GROMACS version: 2020.4-MODIFIED
GROMACS modification: Yes - Patched with Plumed
Hello,
I have been seeing the following error upon restarting my multi simulation with mdrun:
Fatal error: The initial step is not consistent across multi simulations which share the
state
Indeed the checkpoints for each replica do not correspond to the same initial step. I would like to understand why this is so and how to enforce synchronized checkpoint files. In my simulation no exchanges are attempted but there is a synchronization between replicas every 500 steps enforced by Plumed.
I am running replica exchange simulations and I am also experiencing similar issues: checkpoint files from parallel simulations are asynchronous. I’ve ended up writing checkpoint files every 20 minutes and keeping them numbered with: ‘-cpnum -cpt 20’. With this I’m sometimes “lucky” and get checkpoint files identical through all my replicas (see suppositions about what being lucky means bellow). However, being “lucky” gets harder and harder with increasing number of parallel simulations.
I would like to add that I am sharing GPUs between simulations to reduce ideling GPU time. This degrades individual performance, but increase aggregated simulation performance. After benchmarking, my optimal mdrun setup was:
The above runs on 1 node with 4 gpus, but I also run this over 2 or 3 nodes (with almost no performance lost), only the number of working directory and the resource request to my job manager have to be changed.
As my simulations are running asynchronously, I guess this causes asynchronous checkpoint outputs. However, they have to wait for each other every 100 steps to try configuration exchange, so I also assume that when exchange attempt happens at the same time as checkpoint creation, this is when I get “lucky” with synchrone checkpoint files accross replicas.

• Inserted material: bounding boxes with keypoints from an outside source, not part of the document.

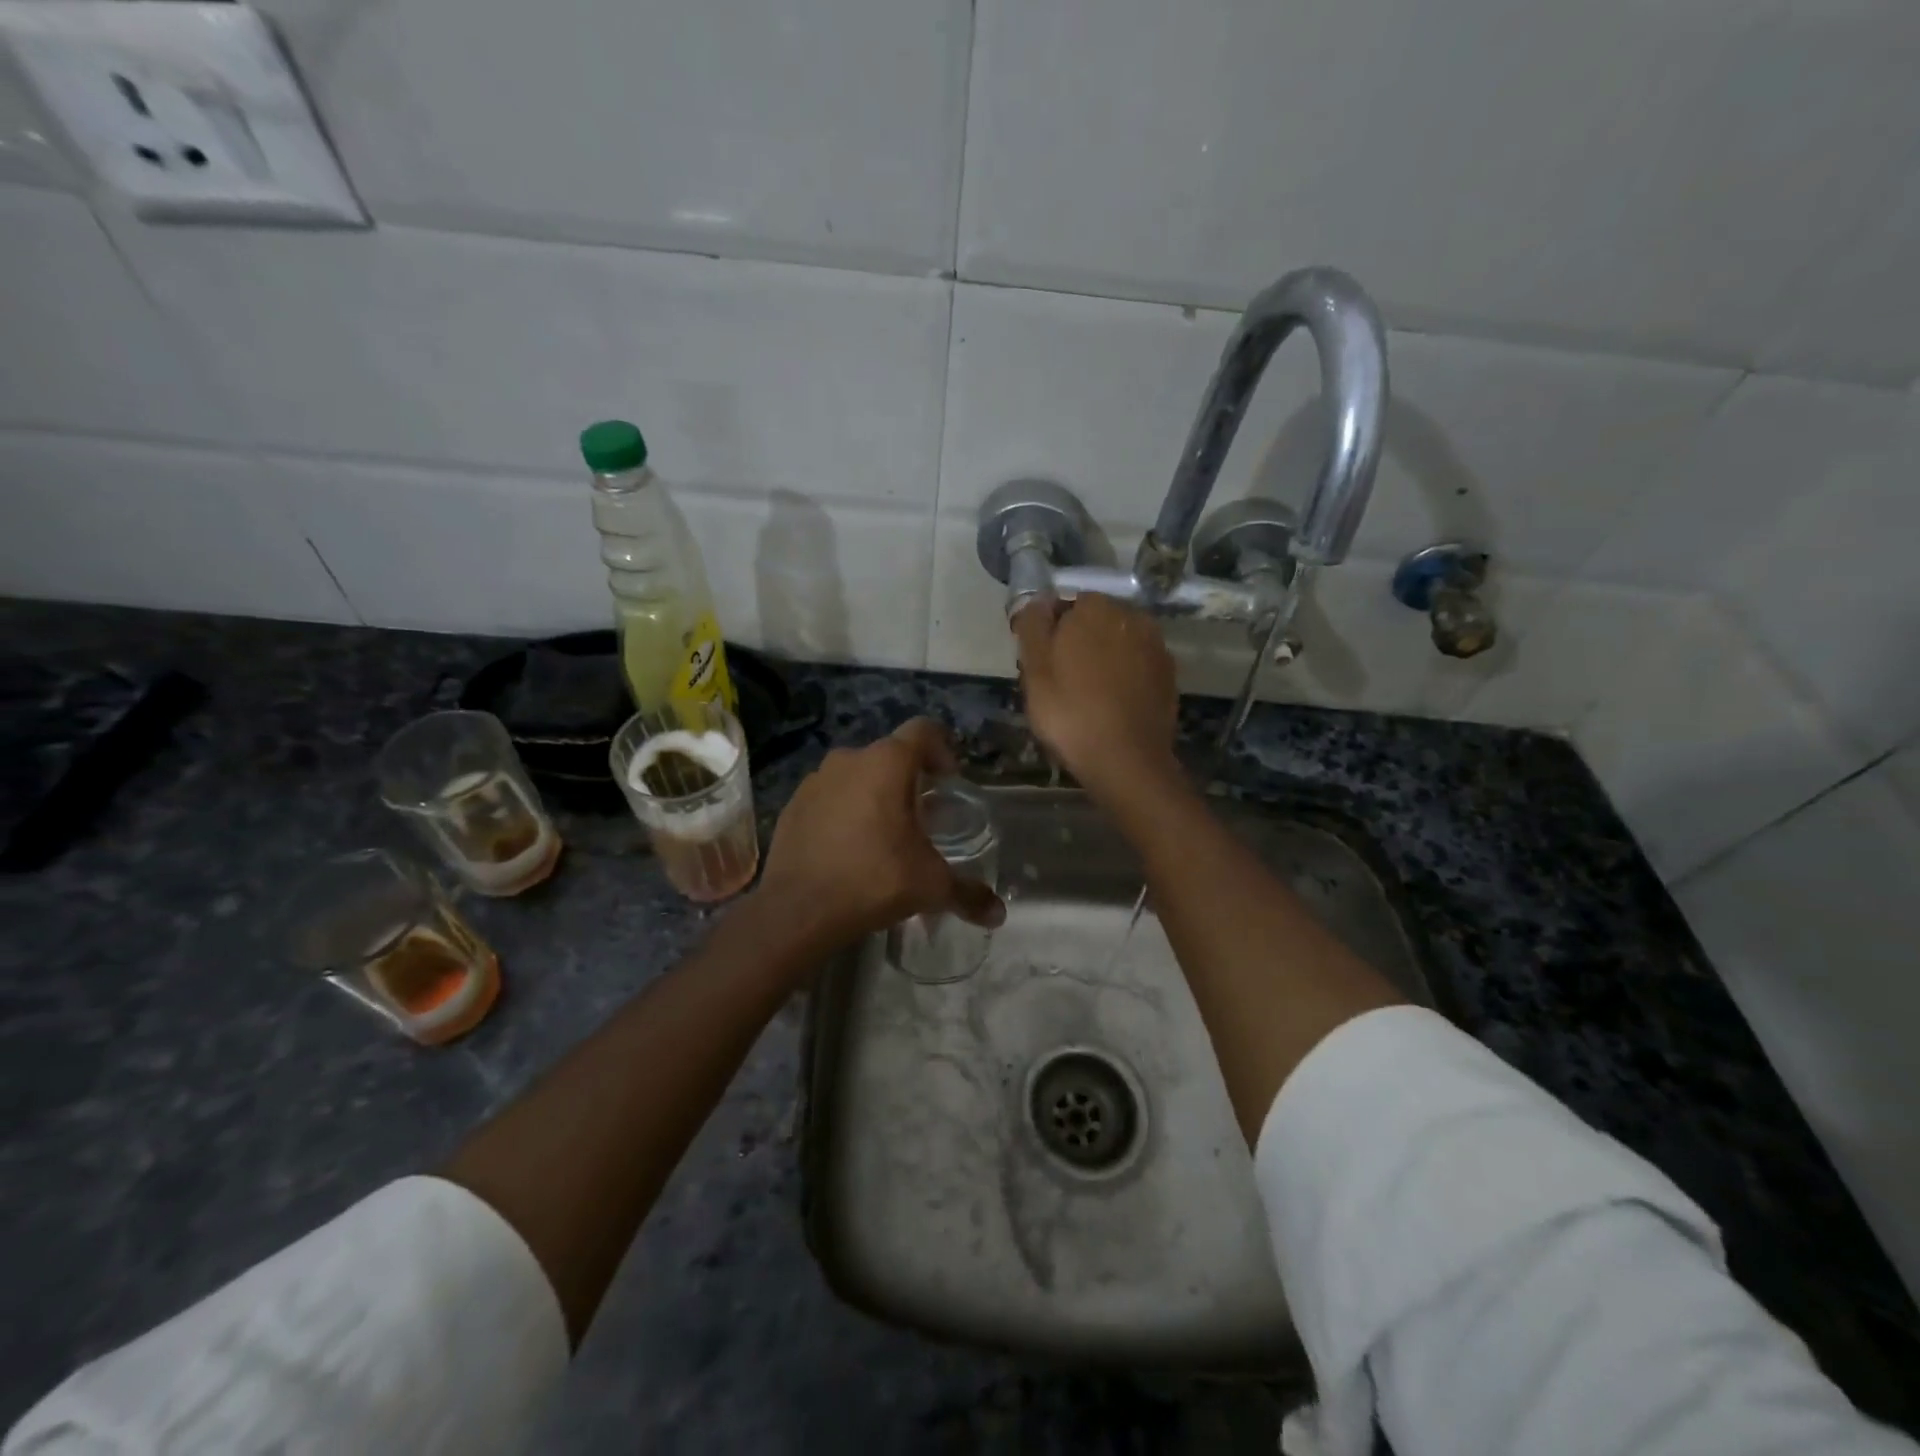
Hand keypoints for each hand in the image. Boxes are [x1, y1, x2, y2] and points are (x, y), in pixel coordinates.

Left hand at [755, 718, 1005, 948]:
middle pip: (890, 755)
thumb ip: (968, 894)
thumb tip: (999, 915)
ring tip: (886, 833)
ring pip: (857, 775)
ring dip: (875, 794)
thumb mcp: (930, 886)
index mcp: (887, 763)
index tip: (949, 781)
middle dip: (910, 779)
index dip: (943, 750)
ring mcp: (816, 780)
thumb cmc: (874, 880)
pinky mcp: (793, 804)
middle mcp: (850, 759)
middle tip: (923, 815)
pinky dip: (844, 810)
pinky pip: (829, 796)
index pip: (924, 731)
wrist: (798, 910)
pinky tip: (849, 847)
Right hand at [1014, 593, 1178, 796]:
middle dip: (1079, 643)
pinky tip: (1112, 704)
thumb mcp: (1034, 669)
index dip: (1050, 632)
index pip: (1065, 605)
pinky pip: (1137, 667)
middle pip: (1095, 622)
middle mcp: (1132, 616)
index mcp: (1095, 607)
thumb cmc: (1070, 712)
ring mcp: (1156, 646)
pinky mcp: (1169, 676)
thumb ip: (1033, 625)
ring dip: (1104, 660)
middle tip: (1060, 682)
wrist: (1126, 760)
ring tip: (1086, 696)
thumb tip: (1038, 600)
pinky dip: (1125, 677)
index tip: (1039, 663)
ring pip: (1119, 644)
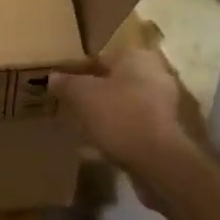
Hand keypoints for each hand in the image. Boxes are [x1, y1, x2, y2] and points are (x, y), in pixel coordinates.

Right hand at [51, 47, 203, 196]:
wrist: (158, 162)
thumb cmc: (119, 115)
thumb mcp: (82, 95)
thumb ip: (66, 83)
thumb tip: (53, 76)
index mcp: (136, 57)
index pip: (101, 57)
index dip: (80, 71)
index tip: (65, 85)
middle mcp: (154, 75)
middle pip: (115, 81)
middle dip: (95, 92)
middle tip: (73, 105)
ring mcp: (164, 105)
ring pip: (125, 104)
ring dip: (106, 114)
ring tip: (83, 127)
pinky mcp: (166, 132)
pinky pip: (133, 127)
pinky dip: (118, 133)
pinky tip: (98, 148)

If my suppositions are exact, could it be possible improve the code to force checkpoint files to be created at the moment of exchange to avoid this kind of issues?
If you have any other ideas about what is the cause of this problem and how I could overcome this, I would be pleased to know about it. Thank you for your inputs.

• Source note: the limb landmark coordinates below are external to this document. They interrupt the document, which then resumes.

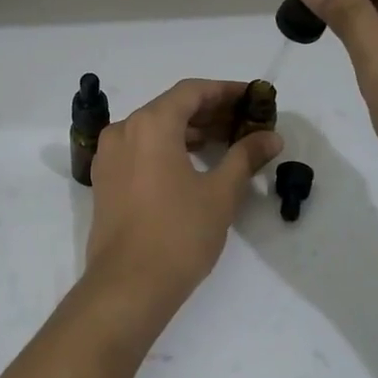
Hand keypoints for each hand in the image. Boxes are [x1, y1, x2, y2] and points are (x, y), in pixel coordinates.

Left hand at [83, 79, 282, 318]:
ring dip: (190, 130)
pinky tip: (194, 162)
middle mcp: (123, 131)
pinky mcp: (106, 179)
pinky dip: (168, 147)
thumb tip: (270, 137)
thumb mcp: (220, 193)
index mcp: (149, 125)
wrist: (128, 285)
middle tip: (246, 122)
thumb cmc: (179, 234)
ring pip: (154, 129)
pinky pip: (140, 149)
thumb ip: (245, 157)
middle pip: (171, 107)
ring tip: (227, 142)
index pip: (191, 91)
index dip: (225, 91)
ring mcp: (109, 156)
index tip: (253, 98)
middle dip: (210, 111)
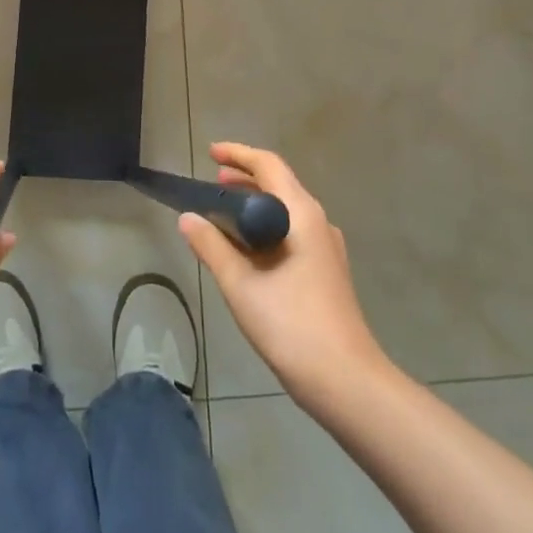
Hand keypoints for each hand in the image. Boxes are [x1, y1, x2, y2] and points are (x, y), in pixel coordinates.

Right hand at [179, 143, 387, 410]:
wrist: (345, 379)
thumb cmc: (290, 324)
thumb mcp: (241, 284)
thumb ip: (211, 246)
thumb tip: (187, 218)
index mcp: (300, 214)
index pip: (268, 165)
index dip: (238, 154)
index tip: (210, 153)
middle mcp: (318, 222)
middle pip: (280, 184)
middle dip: (245, 179)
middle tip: (212, 182)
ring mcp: (326, 247)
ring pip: (286, 210)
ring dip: (255, 204)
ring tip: (223, 213)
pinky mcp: (327, 270)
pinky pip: (292, 232)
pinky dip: (266, 227)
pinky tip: (247, 250)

I guess the main issue is that when GROMACS does not finish gracefully, replica simulations do not necessarily end at the same time step, hence the out-of-sync-checkpoint files.
I guess the safest solution to cover all cases would be to force replica synchronization every n-th step and create checkpoint files for every replicas every n-th step, n being user input. This way we would have checkpoint files available for restart, and avoid restarting simulations from scratch.
Thanks, Jeremy, for confirming this issue. If this is a problem that appears only when Gromacs is used with Plumed, then perhaps it would be best to create an issue on Plumed’s Github repo or mention it in the Plumed mailing list.
Unfortunately, I don’t have time to understand or attempt to solve this issue.